Ini tugas kita sebagai orangtua untuk mengetahuinya. Ternyata sifat penakut ini salahsatunya terbentuk dari pola pengasuhan dari keluarga, terutama orangtua. Sebagaimana anak-anak pemberani belajar dari orang-orang penting dalam kehidupannya khususnya kedua orangtuanya, anak-anak penakut juga memperoleh sifat penakut dengan cara yang sama. Bagaimana terjadinya pembelajaran dalam pengasuhan tersebut?

Dosen Universitas Sanata Dharma, Y. Heri Widodo, yang Pemilik Taman Penitipan Anak Kerang Mutiara, Yogyakarta, memaparkan hal tersebut.

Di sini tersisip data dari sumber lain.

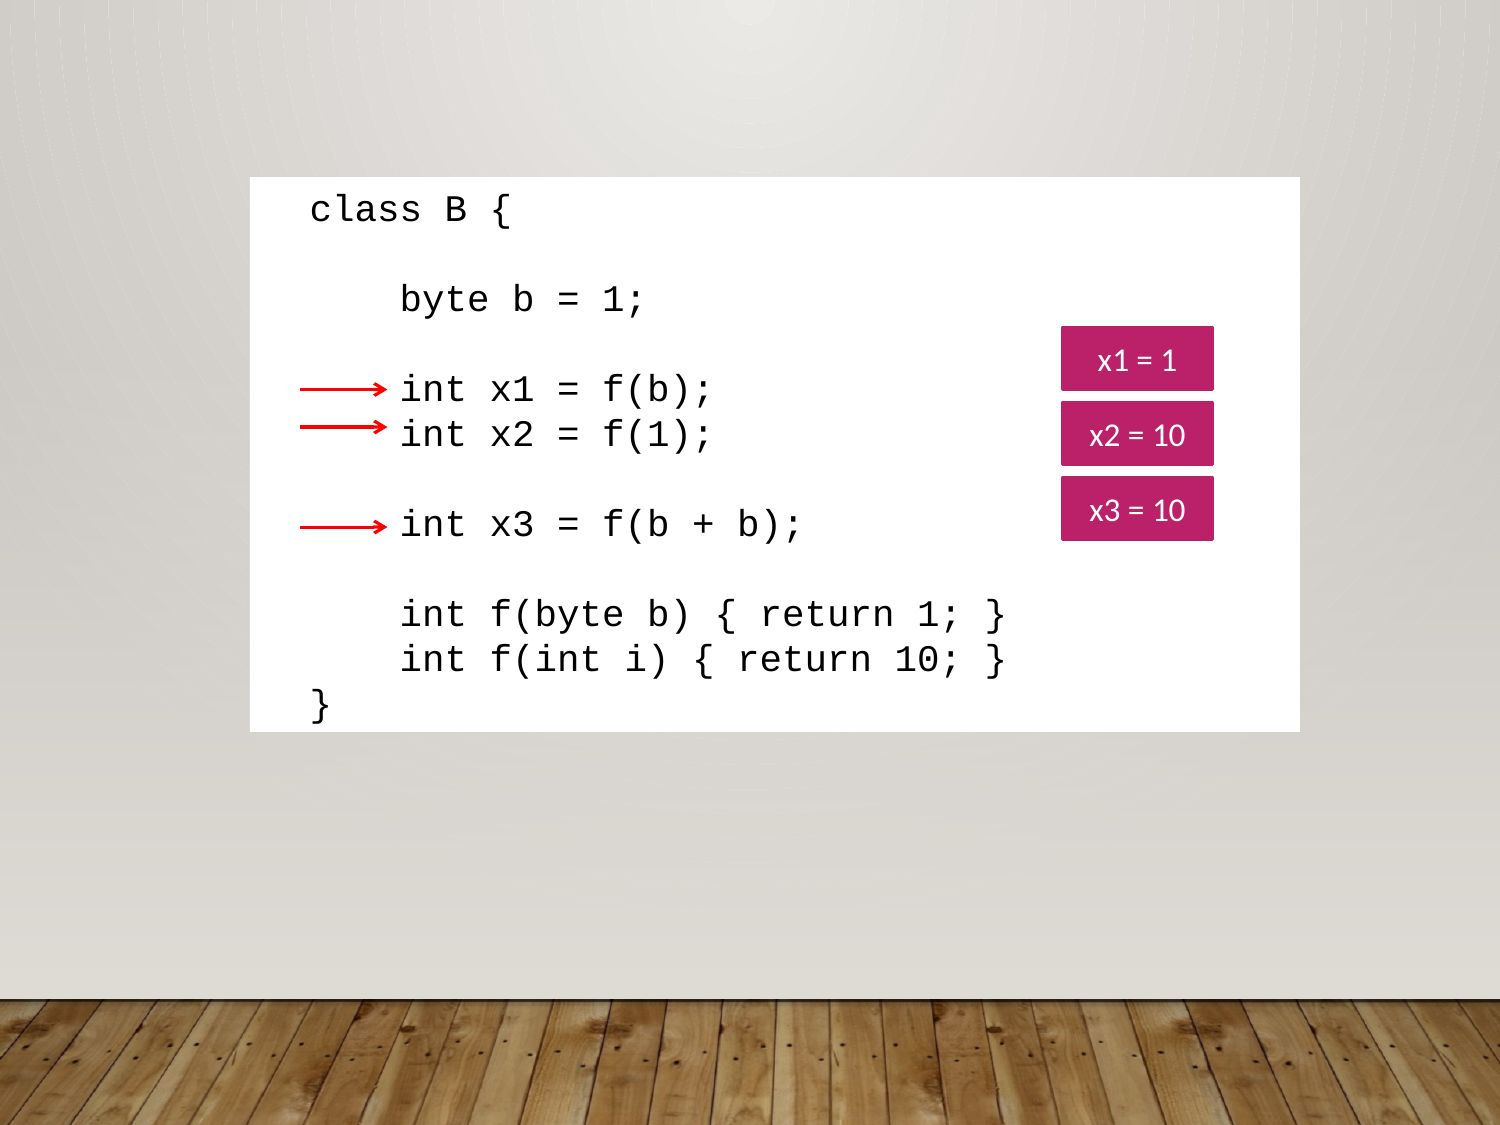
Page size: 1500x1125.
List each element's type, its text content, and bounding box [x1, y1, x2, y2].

text_box class B { byte b = 1; int x1 = f(b); int x2 = f(1); int x3 = f(b + b); int f(byte b) { return 1; } int f(int i) { return 10; } } [249, 177, 1300, 732]
text_box x3 = 10 [1061, 476, 1214, 541]
picture [0, 999, 1500, 1125]
text_box x1 = 1 [1061, 326, 1214, 391]
text_box x2 = 10 [1061, 401, 1214, 466]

Mengendalikan perilaku anak dengan menakut-nakutinya

Ternyata, secara sadar atau tidak, orangtua seringkali menggunakan cara-cara yang kurang sehat dalam mengendalikan perilaku anak. Contohnya, sda yang menghadirkan sosok seram dalam imajinasi anak misalnya hantu atau orang gila yang akan menculiknya supaya anak mau tidur. Atau mengancam akan memberitahukan perilaku anak yang tidak mau menghabiskan makanan pada figur-figur yang tampaknya ditakuti anak misalnya guru, polisi, dan semacamnya.

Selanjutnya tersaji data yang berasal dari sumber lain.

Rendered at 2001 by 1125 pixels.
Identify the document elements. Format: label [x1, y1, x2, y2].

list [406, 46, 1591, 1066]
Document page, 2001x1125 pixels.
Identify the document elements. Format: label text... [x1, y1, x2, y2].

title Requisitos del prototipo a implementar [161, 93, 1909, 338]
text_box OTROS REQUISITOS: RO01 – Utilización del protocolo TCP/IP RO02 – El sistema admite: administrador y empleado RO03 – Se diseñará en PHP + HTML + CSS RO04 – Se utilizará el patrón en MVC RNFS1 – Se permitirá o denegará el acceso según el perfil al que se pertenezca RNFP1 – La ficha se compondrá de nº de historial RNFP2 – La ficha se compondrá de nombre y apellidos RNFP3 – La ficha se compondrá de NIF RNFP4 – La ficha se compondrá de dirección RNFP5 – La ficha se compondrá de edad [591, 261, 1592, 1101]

Intinya, orangtua berusaha membangkitkan rasa takut anak terhadap sosok-sosok tertentu baik sosok imajinatif maupun nyata sebagai ancaman untuk dapat mengendalikan perilaku anak sehingga anak berperilaku sesuai dengan keinginan orangtua.

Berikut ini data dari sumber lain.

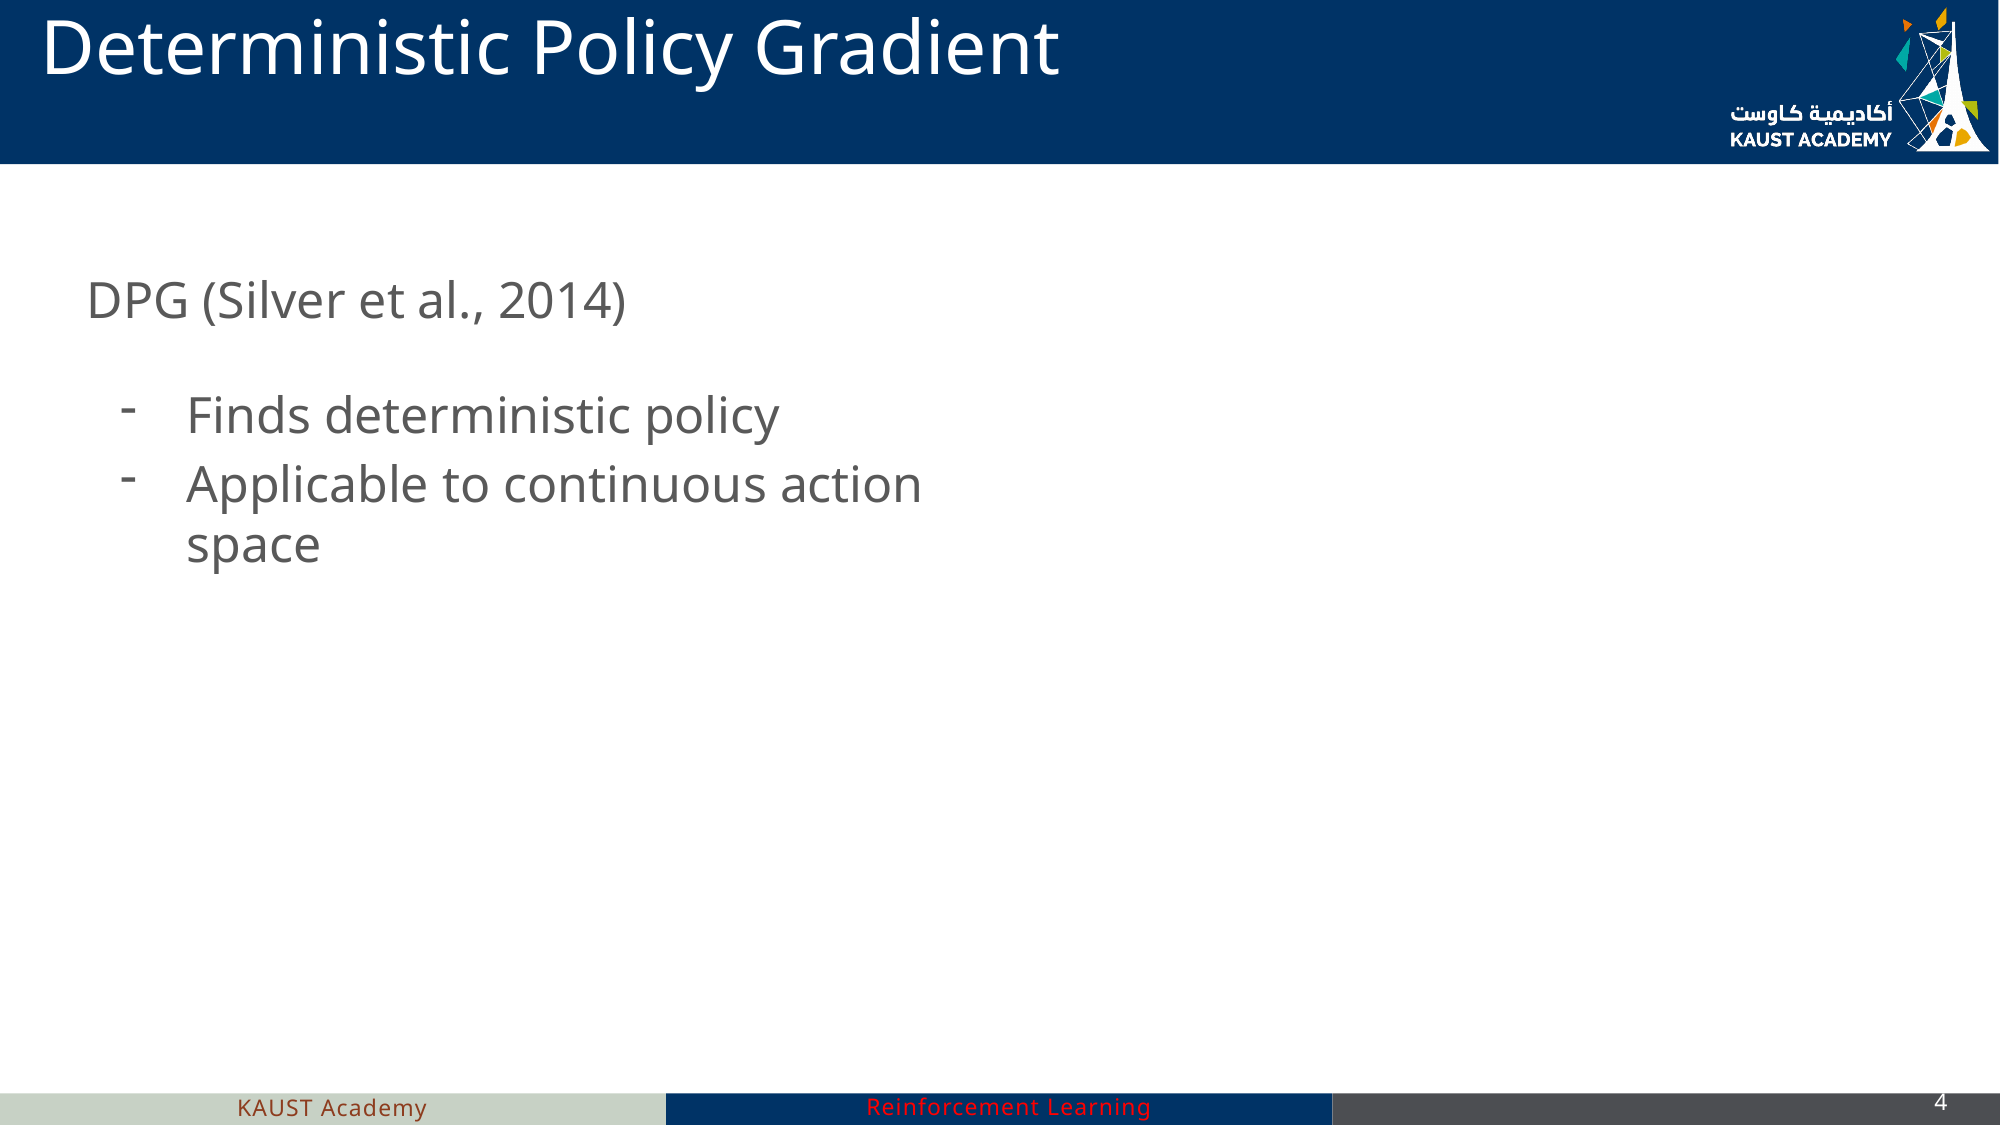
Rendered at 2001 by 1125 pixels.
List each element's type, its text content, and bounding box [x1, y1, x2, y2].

picture [1721, 0, 2000, 159]
text_box DPG (Silver et al., 2014) Finds deterministic policy Applicable to continuous action space [84, 265, 1025, 573]
title Deterministic Policy Gradient [25, 2, 1737, 112]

Dengan menakut-nakuti anak dengan figur atau situasi seperti itu, anak akan melihat dunia secara umum menjadi tempat yang menakutkan. Akibatnya anak akan menjadi pribadi yang cenderung penakut.

Meniru Orangtua yang juga  Penakut

Ternyata, rasa takut pada anak juga bisa dibentuk lewat mengamati reaksi orang-orang penting dalam hidupnya, khususnya kedua orangtuanya, ketika menghadapi sesuatu. Contohnya, saat orang-orang penting dalam kehidupan anak menunjukkan reaksi takut pada sesuatu, maka anak belajar bahwa sesuatu yang sedang dihadapi orang-orang tersebut adalah sesuatu yang mengancam sehingga perlu dijauhi.

Anak akan sering melihat reaksi-reaksi ketakutan yang ditimbulkan oleh orangtua penakut, sehingga mereka mempelajari dan meniru reaksi-reaksi tersebut baik dalam bentuk, frekuensi, maupun intensitasnya. Contoh, orangtua takut ketinggian, anak akan langsung berpikir bahwa ketinggian merupakan sesuatu yang mengancam dan harus dihindari. Pada akhirnya, hal itu menjadi sbuah ketakutan tersendiri dimata anak.